“Never! Oh, thank you! I should like it so much! I never saw any exhibition at all, except once the Gigantic Cabbage!—May I go, Aunt Barbara?”
“Really you are very kind, after—”
“Oh, we never think of afters on birthdays!—Do we, Addie?”
“If you are so very good, perhaps Mrs. Lacy will kindly bring her to meet you.”
“I am sure,” said he, turning courteously to that lady, “that we should be very sorry to give Mrs. Lacy so much trouble. If this is to be a holiday to everyone, I am sure you would prefer the quiet day.”
No one could look at the sad face and widow’s cap without feeling that so it must be, even without the embarrassed “Thank you, my Lord, if—”
“If—if Katharine were more to be trusted,” began Lady Barbara.
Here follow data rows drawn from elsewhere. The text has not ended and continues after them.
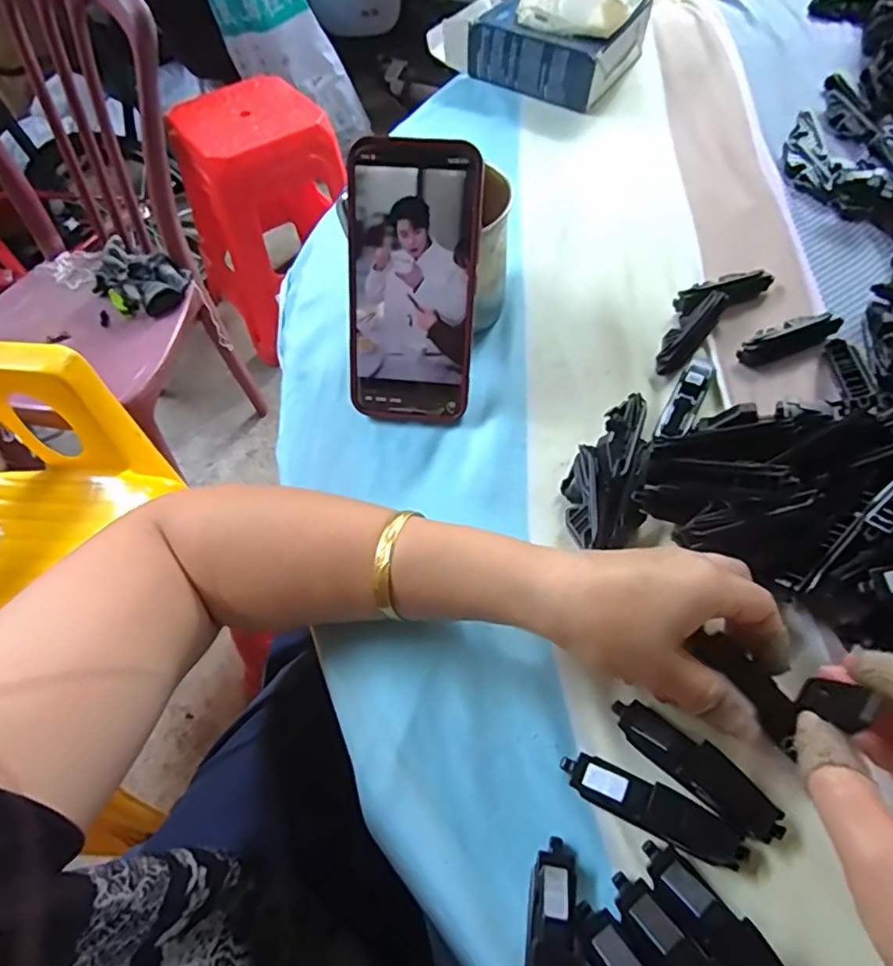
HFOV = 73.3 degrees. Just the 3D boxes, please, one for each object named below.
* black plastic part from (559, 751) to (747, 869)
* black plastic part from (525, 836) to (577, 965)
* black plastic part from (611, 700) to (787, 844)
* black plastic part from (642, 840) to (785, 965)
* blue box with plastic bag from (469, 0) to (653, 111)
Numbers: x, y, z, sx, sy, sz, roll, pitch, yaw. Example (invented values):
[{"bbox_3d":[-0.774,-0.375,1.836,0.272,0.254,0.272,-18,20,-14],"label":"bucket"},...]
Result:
[{"bbox_3d":[0.092,0.145,0.266,0.079,0.016,0.020,21,62,15],"label":"black plastic part"},{"bbox_3d":[0.042,0.191,0.241,0.020,0.015,0.079,6,59,7],"label":"black plastic part"},{"bbox_3d":[0.114,0.130,0.276,0.080,0.013,0.020,37,67,22],"label":"black plastic part"},{"bbox_3d":[0.113,0.183,0.240,0.020,0.011,0.079,-37,63,-18],"label":"black plastic part"},{"bbox_3d":[0.127,-0.471,0.602,0.136,0.083,0.172,31,65,20],"label":"blue box with plastic bag"}]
“Now, Barbara,” he said in a drolly serious fashion, “if you think the Court of Chancery would seriously object, say so at once.”
Lady Barbara could not keep the corners of her mouth quite stiff, but she still said, “You do not know what you are undertaking.”
“Do you deliberately tell me that you think myself and Fanny, to say nothing of young Fanny, who is the wisest of us all, unfit to be trusted with this one young lady?” said he, looking her full in the face, and putting on a most comical air: “It is humiliating, I own.”